I also felt frustrated that this is the type of situation where the human drive for knowledge is so obvious, so blatant, and so thwarted.  People are fascinated.  They want to see.  They want firsthand experience.  But they are stuck behind barriers.  (Not saying there aren't good reasons for this, just saying it's frustrating.)

The kids pet some dogs, played in the sand, and got a rousing game of ball going with some other kids there (#howDoHomeschoolersSocialize)

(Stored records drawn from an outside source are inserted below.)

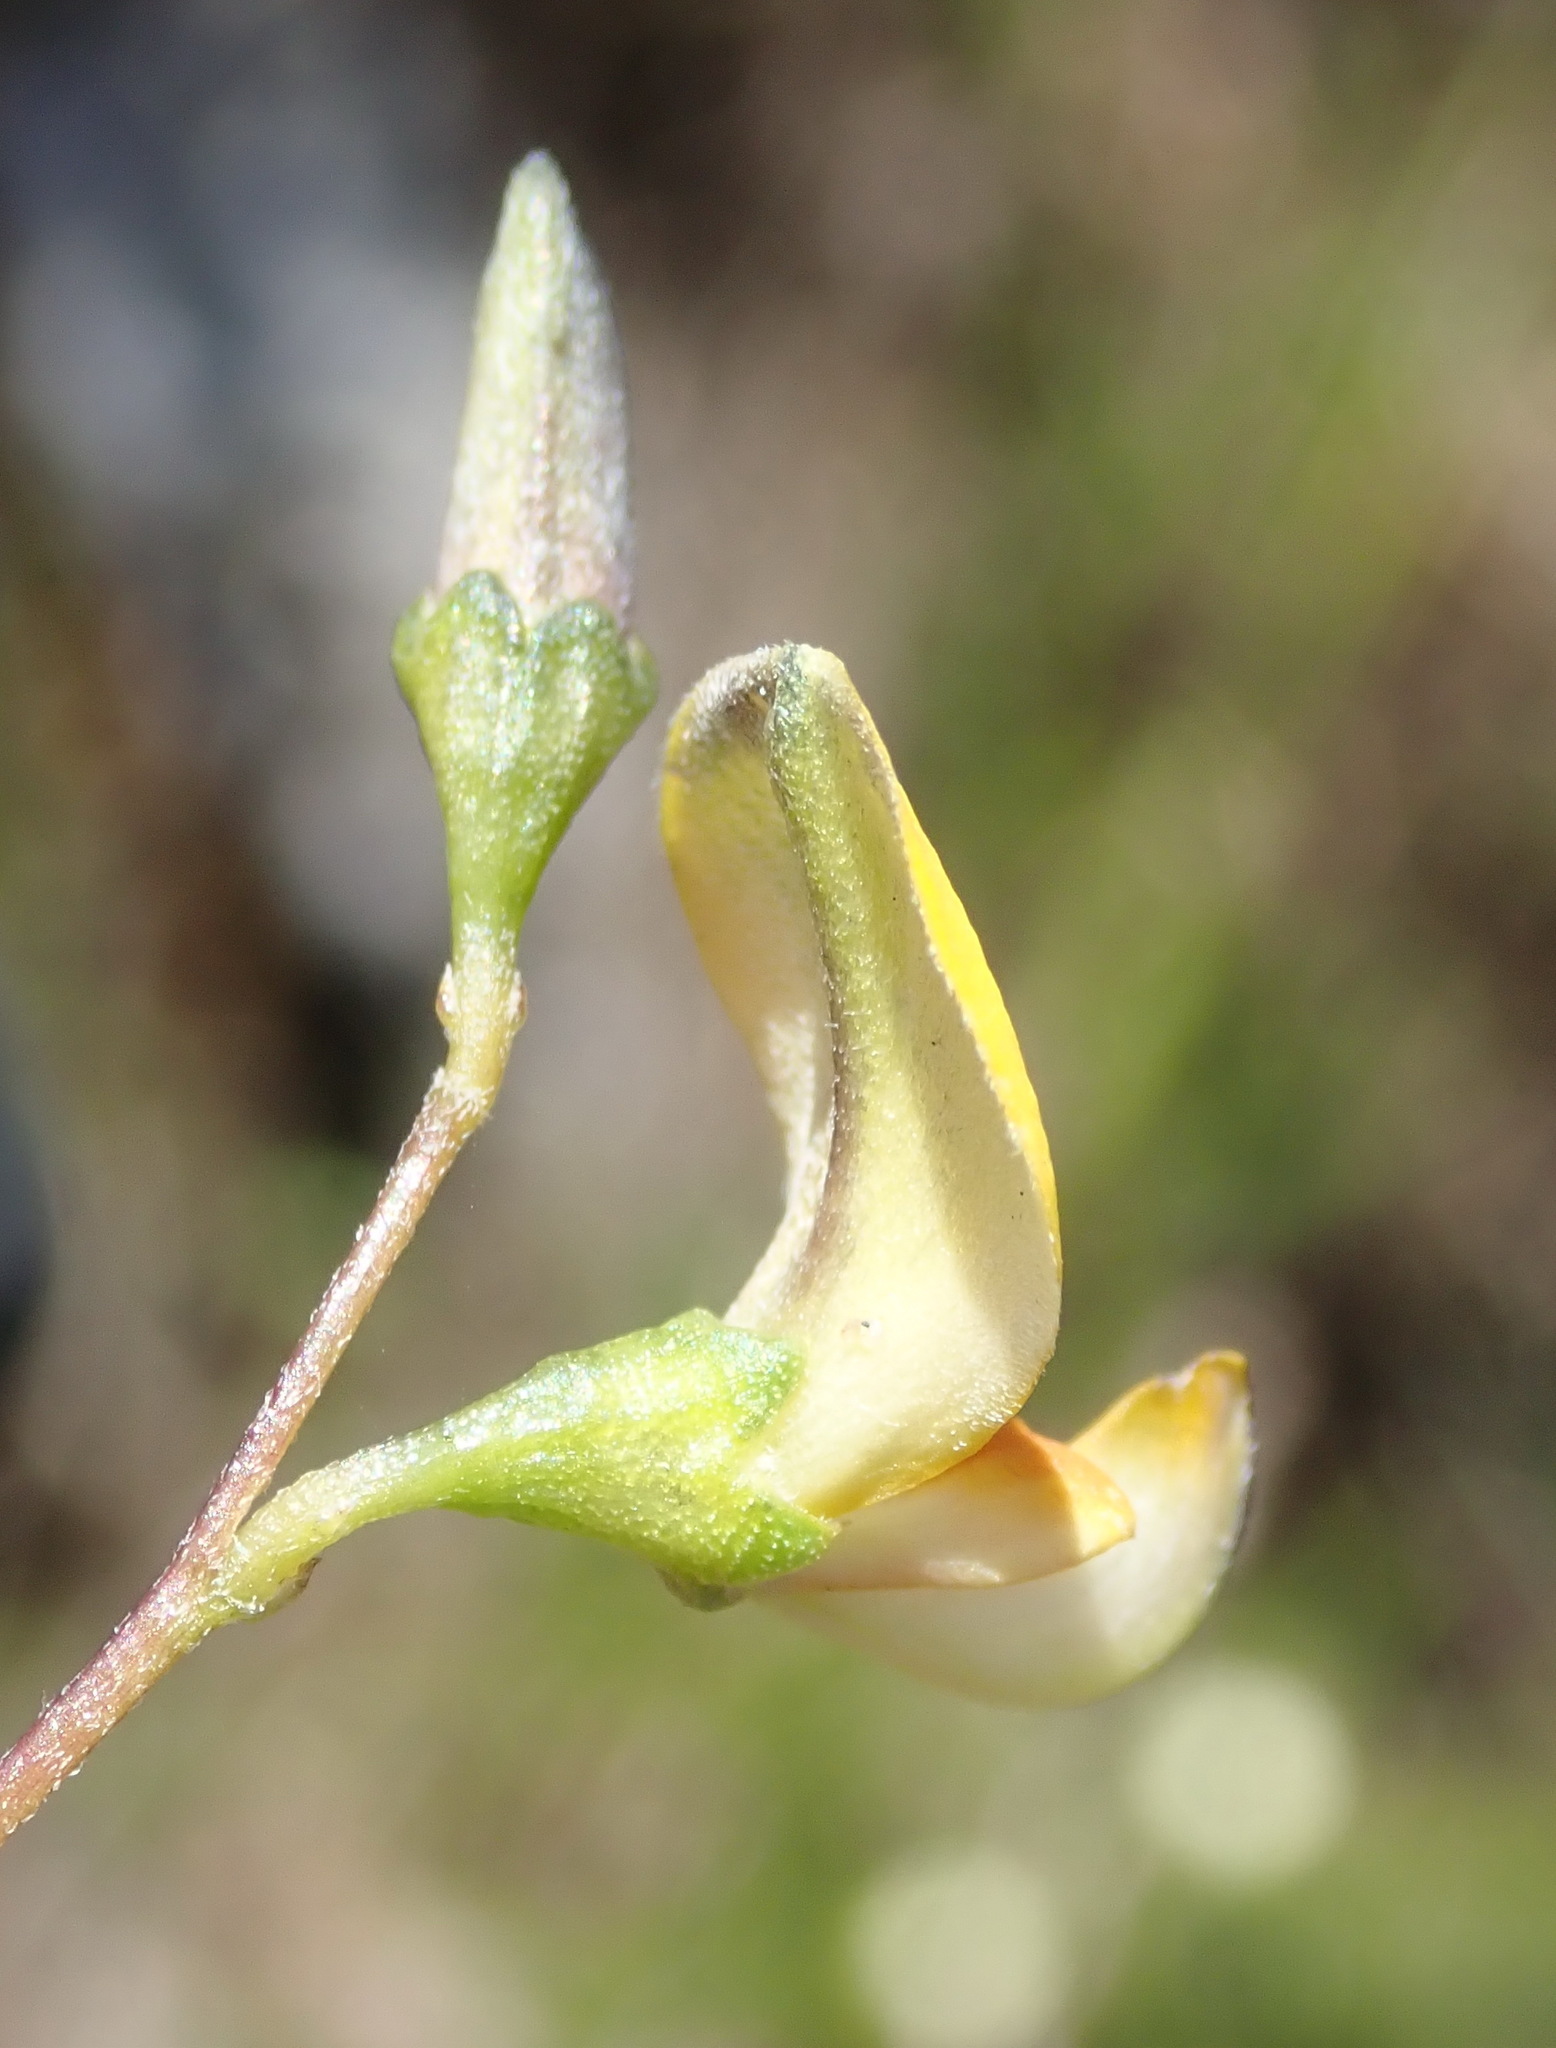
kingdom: Plantae
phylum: Tracheophyta
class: Magnoliopsida
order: Fabales
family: Fabaceae
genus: Aspalathus
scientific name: Aspalathus biflora
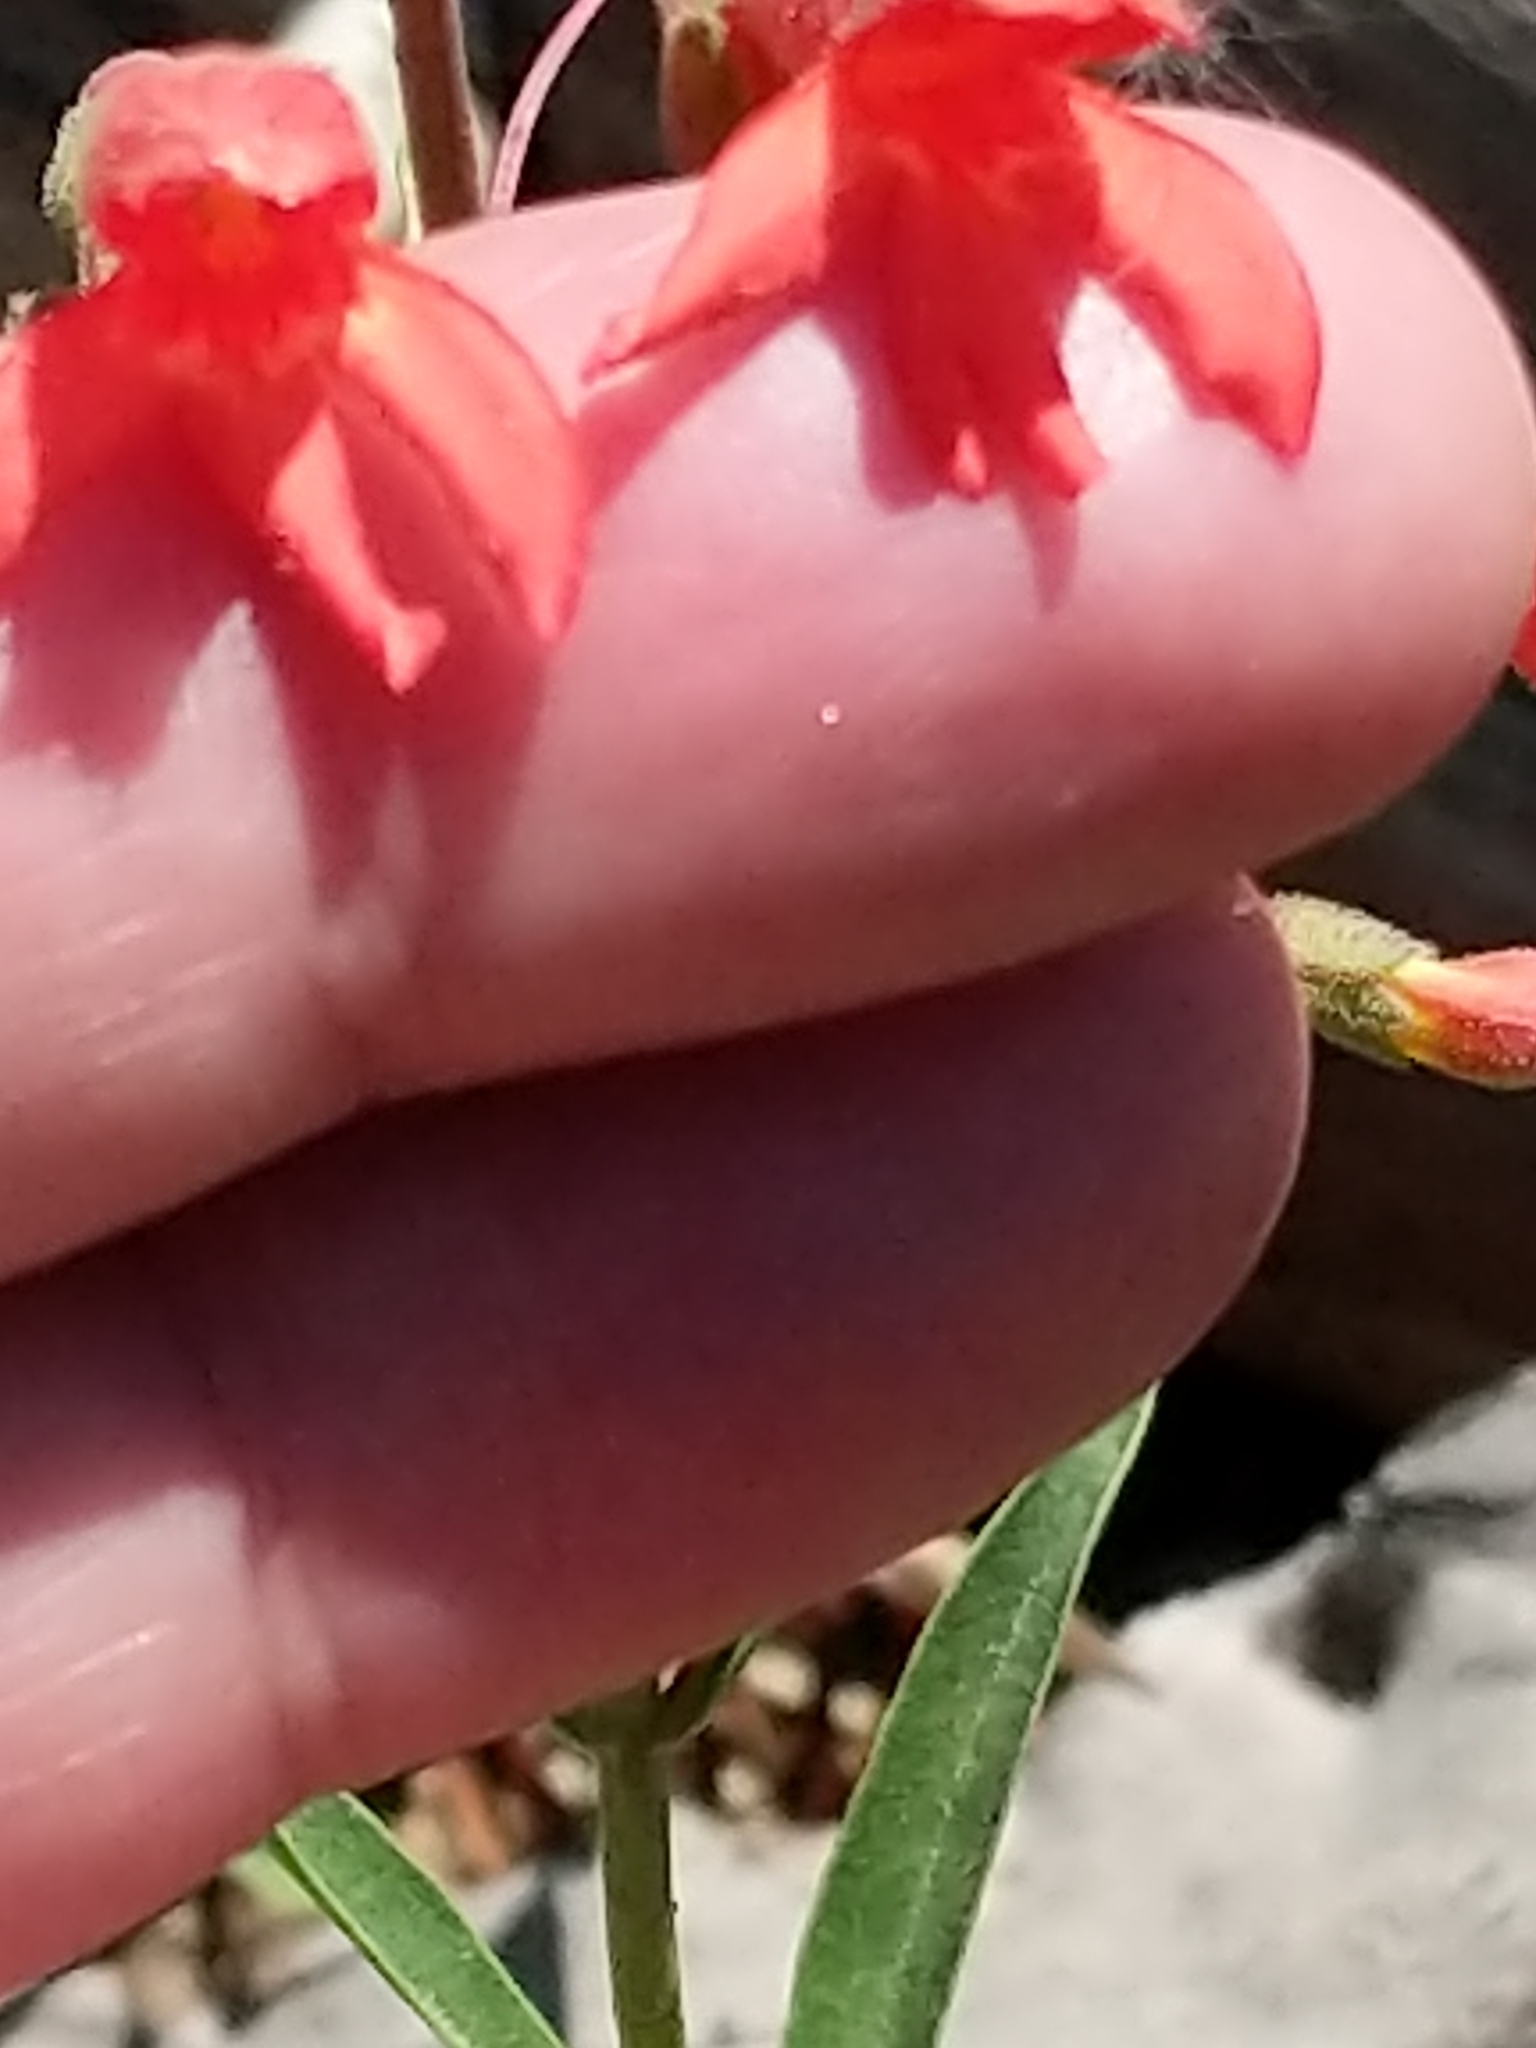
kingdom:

On the way home, Jack asked me to sing Ma Nishtana.  He happened to see the Maccabeats new video on facebook and had me play it for him yesterday.  Then last night he wanted me to sing it.  And then today.  The kids all caught the words "kulana mesubin" and started laughing.  I asked them if they know what it means, and they didn't.  And I told them leaning.  Jack noted that Elazar does eat leaning sometimes.  I said that the song says on all other nights we eat both ways, leaning and not leaning.  But on Pesach we all lean.  Elazar said: Hey, like kings!  I said yes.  He was thrilled that he realized the intent of the leaning.  We talked a bit about other things we do that are king-like at the Seder.

So did this end up being the once in a lifetime experience I was so nervous about not availing to my kids?  Nope.  Was it a pleasant interlude?  Yep.